Directors and Advisors

Board of Directors:

Claude Goodman, President and founder of CareWheels, who conceived of the Prosumer Model of Participatory Design and Development-by-Proxy of Internet-Enabled Assistive Technologies by and for people with disabilities and frail elders. He is an inventor with seven patents in the field of biomedical engineering, and over a decade of experience in health-sciences related research, development and technology transfer as a guest scientist at the University of California, Lawrence Berkeley National Laboratory and the National Institute of Standards and Technology. He presently serves as a Consortium Council Member on the Oregon Roybal Center for Aging, Technology, Education & Community Health (ORCATECH) and on the Technology Clearinghouse workgroup of CAST - the Center for Aging Services Technologies of the American Association of Homes and Services for the Aging.

Ueli Stadler, Treasurer, also serves as President of the Lake Oswego Transitional Shelter Ministry. He is the Manager of the Reed College Bookstore, a non-profit organization dedicated to serving the academic needs of the Reed community in Portland, Oregon.

Toni Goodman, Secretary, is a writer and educator, who has served on the board of the Oregon Association for Talented and Gifted. She has been a public and private school teacher as well as a case manager at Women in Need, a transitional shelter for homeless women and their children in New York City.

Advisors:

Stephen Thielke, Assistant Professor, Psychiatry and Behavioral Sciences, University of Washington, and Investigator, Geriatric Research, Education, and Clinical Center, Seattle VA Medical Center; advises about psychological and social issues related to aging and care transitions.

Christopher Scaffidi, Assistant Professor, School of Electrical Engineering and Computer Science, Oregon State University; advises about software engineering, data visualization and technology implementation.

Shannon Mejía, Ph.D. Student, Center for Healthy Aging Research, Oregon State University; advises about psycho-social co-support processes, research design and project evaluation.

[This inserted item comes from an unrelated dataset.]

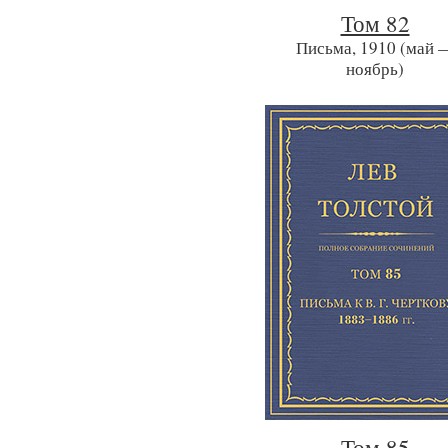
Том 82
Письма, 1910 (май 
ноябрь)
Том 85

Eric Dishman is an Intel Fellow and Director of the Intel Digital Health Group where he is responsible for driving global R&D for new healthcare and wellness-related technologies across the continuum of care from hospital to home. He also directs the Intel Proactive Health Research lab focused on home health technologies for seniors and their families who are struggling with cognitive decline, cancer, and cardiovascular disease. He also co-founded the Alzheimer's Association Everyday Technologies for Alzheimer's Care research consortium and serves as the National Chairman of CAST - the Center for Aging Services Technologies of the American Association of Homes and Services for the Aging.

Roger Auerbach, former CareWheels Director and Administrator of the Senior and Disabled Services Division of the Oregon Department of Human Services. He is a consultant for the Lewin Group, Center for Long Term Care.

Holly Jimison, former CareWheels Director, Professor of Biomedical Engineering at the Oregon Graduate Institute of Science and Engineering, Oregon Health Sciences University (OHSU). She serves as a Consortium Council Member on the Oregon Roybal Center for Aging, Technology, Education & Community Health (ORCATECH) and Principal Investigator on the project: Monitoring Computer Interactions in the Elderly. As a faculty member at OHSU, she served as Director of the Informed Patient Decisions Group, conducting research on methods to enable patients to be active and informed participants in their medical care decisions.

Catherine Webber, former CareWheels Director, brought three decades of experience in management, social work, technology and medical fields to the Project. As a State Senator, Catherine chaired the Oregon’s Senate Education Committee and the Joint House and Senate Committee on Information Technology. While the Assistant Administrator for business services at VRD, she oversaw the implementation of three successful statewide computer systems.

Laura Brinster, former Pine Point Project Research Participant, Internet-Enabled Assistive Technologies.

Lennea Lynne, former Pine Point Project Research Participant, Internet-Enabled Assistive Technologies.